自信は「よい結果が出てから、後で持つもの」ではなくて、「よい結果を出すために、あらかじめ持って事にのぞむもの」。「自信の大きさは、過去の実績に比例する」ではなく、「自分自身のセルフイメージと比例する」ものです。






本番に強くなる メンタルコーチが教えるプレッシャー克服法
(白石豊著、筑摩書房)P.112より


 バッシャムは、自信についてほとんどの人が誤った考え方をしているという。

 何が誤っているかというと、前述した「自信の大きさは、過去の実績に比例する」という考え方である。私もバッシャムに会うまでは、そう思っていた(中略)

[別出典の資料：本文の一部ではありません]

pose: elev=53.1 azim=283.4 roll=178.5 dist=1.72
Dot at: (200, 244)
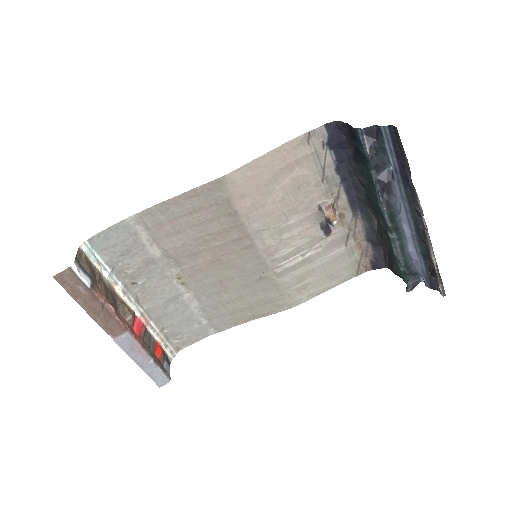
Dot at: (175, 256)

 しかしバッシャムは、そんな考え方をしていてほんとうに勝負に勝てるかという。つまり、試合に勝ちたいのであれば、それが終わって勝ってから自信を持つというのではなくて、試合にのぞんだときにすでに前もって自信を持っていなければならないはずだというのである。(中略)

 自信は「よい結果が出てから、後で持つもの」ではなくて、「よい結果を出すために、あらかじめ持って事にのぞむもの」だというのである。(中略)

 最初は私も半信半疑だったが、それに続く彼の説明と具体的な方法を聞いて、すっかり納得した。


 ラニー・バッシャムは、ミュンヘン・オリンピックの銀メダリストで、モントリオール・オリンピックの金メダリストのライフル射撃競技選手です。彼は自身の経験をもとにメンタルマネジメントを体系化し、その分野での権威としても知られています。

 私自身も含め、おそらくほとんどの人が「自信の大きさは、過去の実績に比例する」という考えに賛成するのではないでしょうか。

 しかし、バッシャムはこの“自信についての考え方”がそもそも誤っているといいます。よく考えて見ればバッシャムの言うロジックが正しいということがわかります。

 たとえば、うまくいかない(実績がつかない)限り自信は持てないもの。そう考えてしまえば、たいていの人はいつまでたっても自信が持てないということになります。

 確かに過去に素晴らしい実績を持つ人で自信に満ちあふれている人はいますが、一方で、そうした実績がなくとも確固たる自信を持っている人はいます。

 本書によれば、メンタルトレーニングの面から言えば、これは「うまくいったから自信がついたのではなく、何らかの手だてによって事にのぞむ前にあらかじめ自信をつけ、その結果として成功する可能性を少しでも高めるという方が正しい」といいます。


本番に強くなる メンタルコーチが教えるプレッシャー克服法
(白石豊著、筑摩書房)P.115より


 アメリカのスポーツ心理学者マートンは、自信を「今、自分がやらなければいけない事態は何とかうまくやれそうだと思える感じのこと」と説明している。

 試合前に相手を見て、「手強そうだな」と思うか、「やれそうだ」と思うかで結果は目に見えている。わかりやすく言えば、この「やれそうだ」という感じこそが、自信なのである(中略)

 この「大丈夫、やれそうだ」と考えられる心の奥底に存在しているものが、セルフイメージ=自己像である。

 「私はどうもおっちょこちょいで」とか「私は根が明るいから」などは、すべてこのセルフイメージによっている。スポーツでも「自分はプレッシャーに強い」とか「練習ではいいけど本番はうまくいかない」といった、よく聞く言葉もセルフイメージのなせるわざである。

 そして、その大きさことが自信の大きさと比例する。逆にいえば小さく凝り固まったセルフイメージを拡大できれば、本番に先立って自信が持てるということになる。


 別のよくあるご質問のなかで、

 プロスポーツのコーチングの基本はエフィカシー(自己評価) であり、「自分は世界最高だ、最強だ」というイメージをいかにもたせ、維持させるか。強みやポジティブな要因については徹底的に認識させ、意識を強化していく。逆に弱点やネガティブな要因はいっさい考えないように意識を誘導する。そうすることで絶対的な自己評価を確立させる。という話を紹介しましたが、

 「プロスポーツのコーチングにおいて絶対的な自己評価を確率させる」というのは、まさにセルフイメージを拡大させて本番に先立って自信を持たせることでもあるのです。

 「自信の大きさは、過去の実績に比例する」ではなく、「自分自身のセルフイメージと比例する」ものなのです。ですから、過去の実績がないからと自信に満ちあふれた自分を諦めるのではなく、セルフイメージを改善させることによって自信に満ちあふれた人間になることができるのです。